The following example uses BSAI non-shortspine thornyhead (non-SST) other rockfish in the EBS shelf bottom trawl survey. The time series of biomass has 13 zeros out of 38 total observations.


nonsst <- read.csv('ebsshelf_orox_biomass.csv')
kable(nonsst)

strata	year	biomass	cv
EBS Shelf	1982	0.00	NA
EBS Shelf	1983	0.00	NA
EBS Shelf	1984	17.75	1.0001177
EBS Shelf	1985	36.17	0.9999791
EBS Shelf	1986	0.00	NA
EBS Shelf	1987	49.72	0.9999973
EBS Shelf	1988	0.00	NA
EBS Shelf	1989	0.00	NA
EBS Shelf	1990	0.00	NA
EBS Shelf	1991	857.40	0.9427366
EBS Shelf	1992	13.75	0.9996411
EBS Shelf	1993	86.07	1.0000160
EBS Shelf	1994	46.61	0.9999849
EBS Shelf	1995	75.58	0.7025223
EBS Shelf	1996	35.63	0.9999759
EBS Shelf	1997	126.24	0.9999773
EBS Shelf	1998	537.59	0.6792890
EBS Shelf	1999	397.58	0.7501752
EBS Shelf	2000	0.00	NA
EBS Shelf	2001	0.00	NA
EBS Shelf	2002	0.00	NA
EBS Shelf	2003	55.35	0.6986692
EBS Shelf	2004	0.00	NA
EBS Shelf	2005	36.32	1.0000123
EBS Shelf	2006	356.64	0.8470749
EBS Shelf	2007	0.00	NA
EBS Shelf	2008	0.00	NA
EBS Shelf	2009	121.56	0.5781683
EBS Shelf	2010	56.95	0.9201803
EBS Shelf	2011	55.82	1.0000285
EBS Shelf	2012	36.63	1.0000276
EBS Shelf	2013	39.73	1.0001188
EBS Shelf	2014	28.25	0.9999542
EBS Shelf	2015	142.91	0.9999827
EBS Shelf	2016	20.06	0.9997865
EBS Shelf	2017	169.32	0.7267037
EBS Shelf	2018	1592.69	0.6999401
EBS Shelf	2019	0.00	NA

Model 1: Zeros as NAs


nonsst <- read.csv('ebsshelf_orox_biomass.csv')

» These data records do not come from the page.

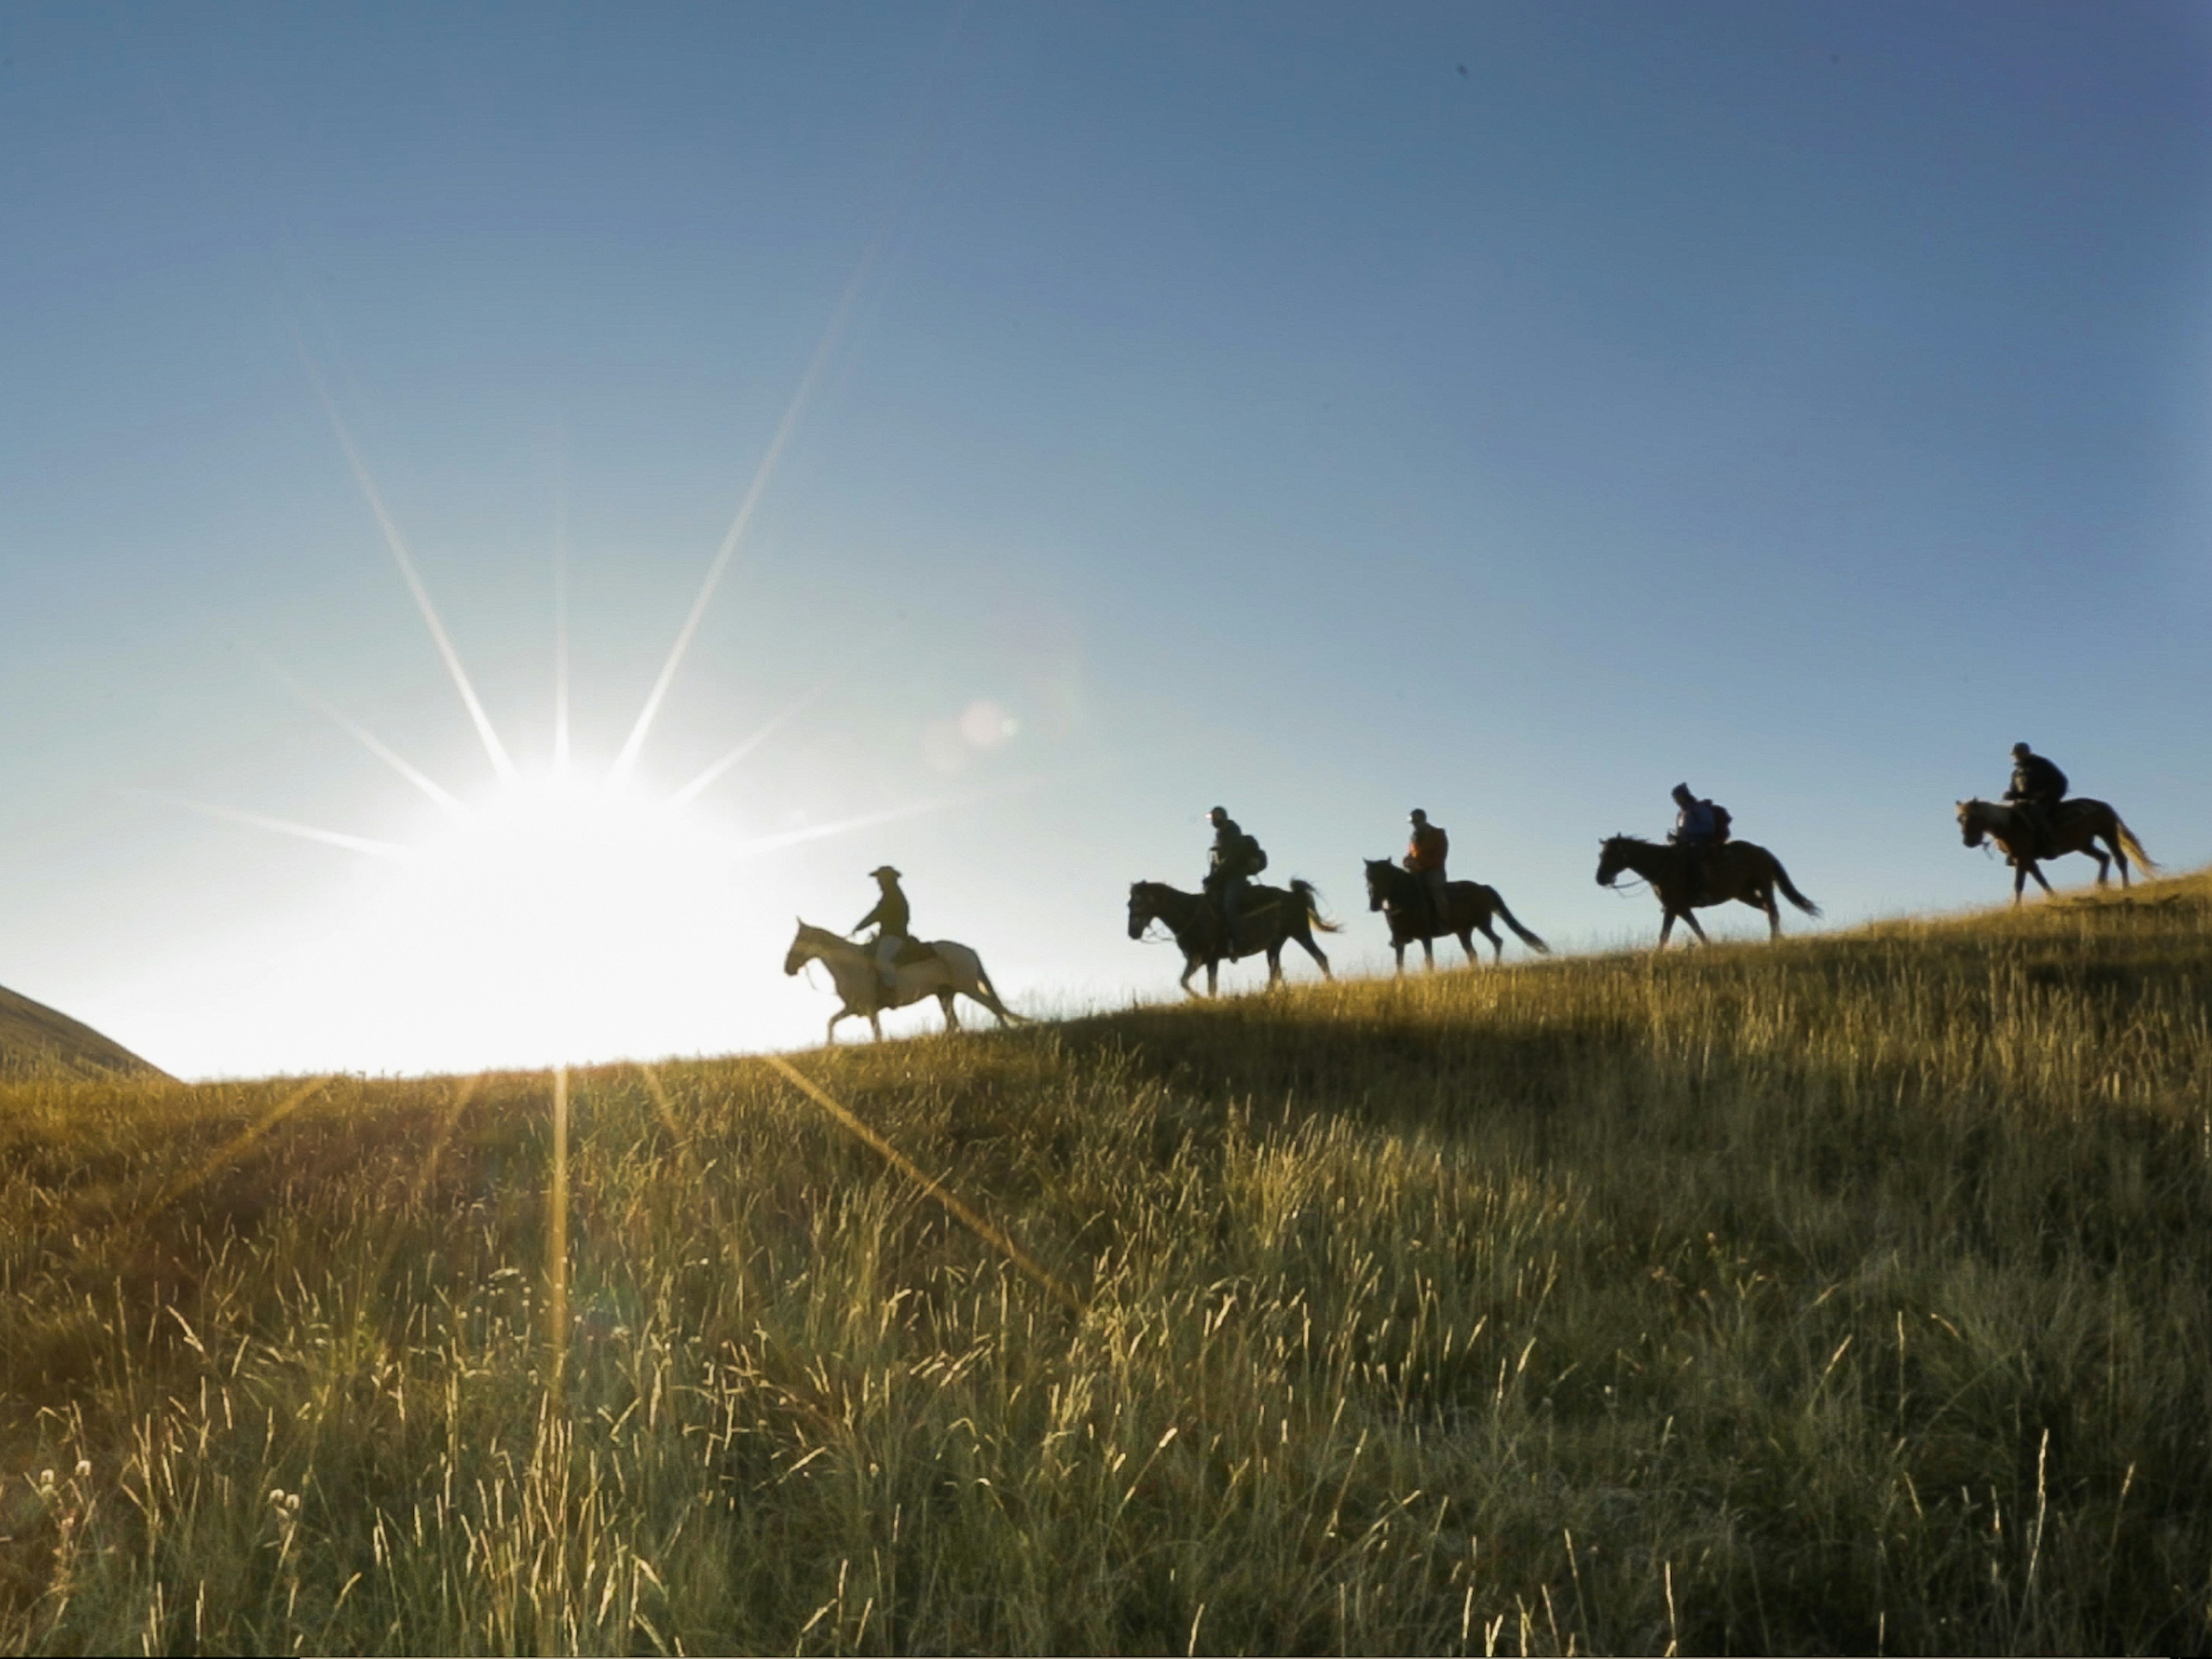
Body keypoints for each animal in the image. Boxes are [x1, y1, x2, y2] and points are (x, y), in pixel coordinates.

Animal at [783, 915, 1022, 1044]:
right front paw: (830, 1046)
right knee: (954, 1022)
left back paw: (1006, 1031)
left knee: (992, 1005)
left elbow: (877, 1034)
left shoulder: (870, 1009)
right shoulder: (854, 1008)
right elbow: (831, 1022)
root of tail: (969, 951)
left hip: (969, 988)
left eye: (799, 940)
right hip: (946, 994)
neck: (850, 965)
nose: (788, 968)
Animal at [1132, 885, 1336, 999]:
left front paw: (1202, 1000)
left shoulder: (1205, 959)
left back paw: (1330, 985)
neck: (1190, 914)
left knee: (1321, 958)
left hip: (1301, 934)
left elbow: (1200, 985)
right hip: (1274, 946)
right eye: (1130, 904)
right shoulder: (1204, 961)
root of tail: (1296, 896)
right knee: (1276, 973)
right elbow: (1194, 983)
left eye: (1140, 903)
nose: (1132, 932)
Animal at [1354, 858, 1548, 973]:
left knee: (1497, 941)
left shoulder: (1426, 936)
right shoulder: (1400, 940)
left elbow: (1429, 960)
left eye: (1384, 876)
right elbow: (1399, 963)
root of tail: (1483, 887)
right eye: (1367, 877)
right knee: (1473, 953)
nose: (1374, 905)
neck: (1406, 899)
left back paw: (1495, 965)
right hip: (1464, 932)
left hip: (1483, 924)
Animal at [1601, 836, 1823, 955]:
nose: (1600, 878)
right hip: (1744, 894)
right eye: (1601, 855)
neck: (1662, 866)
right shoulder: (1682, 908)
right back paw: (1778, 938)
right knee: (1768, 910)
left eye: (1610, 856)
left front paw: (1657, 955)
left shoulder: (1674, 907)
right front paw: (1709, 947)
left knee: (1773, 911)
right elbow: (1696, 929)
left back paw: (1774, 942)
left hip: (1764, 885)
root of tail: (1762, 851)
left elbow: (1665, 934)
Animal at [1964, 796, 2150, 902]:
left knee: (2119, 858)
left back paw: (2125, 888)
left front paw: (2015, 908)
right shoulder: (2025, 860)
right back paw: (2101, 886)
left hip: (2107, 833)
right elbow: (2040, 879)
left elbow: (2019, 884)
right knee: (2104, 858)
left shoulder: (2023, 858)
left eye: (1972, 818)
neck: (2010, 825)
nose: (1968, 842)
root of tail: (2104, 806)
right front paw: (2054, 898)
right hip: (2084, 844)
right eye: (1960, 819)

input1 <- prepare_rema_input(model_name = 'M1: Zeros as NAs',
                             biomass_dat = nonsst,
                             zeros = list(assumption = 'NA'))
m1 <- fit_rema(input1)
#> Model runtime: 0.1 seconds 
#> stats::nlminb thinks the model has converged: mod$opt$convergence == 0
#> Maximum gradient component: 4.23e-10 
#> Max gradient parameter: log_PE 
#> TMB:sdreport() was performed successfully for this model

Model 2: Add a small constant


input2 <- prepare_rema_input(model_name = 'M2: Small constant=0.01, CV=1.5',
                            biomass_dat = nonsst,
                            zeros = list(assumption = 'small_constant',
                                         # values: 1) small constant, 2) assumed CV
                                         options_small_constant = c(0.01, 1.5)))
m2 <- fit_rema(input2)
#> Model runtime: 0.1 seconds 
#> stats::nlminb thinks the model has converged: mod$opt$convergence == 0
#> Maximum gradient component: 1.33e-07 
#> Max gradient parameter: log_PE 
#> TMB:sdreport() was performed successfully for this model

Model 3: Tweedie distribution


input3 <- prepare_rema_input(model_name = 'M3: Tweedie',
                             biomass_dat = nonsst,
                             zeros = list(assumption = 'tweedie'))

m3 <- fit_rema(input3)
#> Model runtime: 0.1 seconds 
#> stats::nlminb thinks the model has converged: mod$opt$convergence == 0
#> Maximum gradient component: 1.72e-10 
#> Max gradient parameter: log_PE 
#> TMB:sdreport() was performed successfully for this model

Compare model results

compare <- compare_rema_models(rema_models = list(m1, m2, m3))
compare$plots$biomass_by_strata

Models 1 (Zeros as NAs) and 3 (Tweedie) have the most similar results. While the Tweedie appears to perform well in this case, it can be very slow to run and suffer from convergence issues, especially when observation errors are relatively small. The Tweedie alternative should be considered experimental until these issues can be resolved.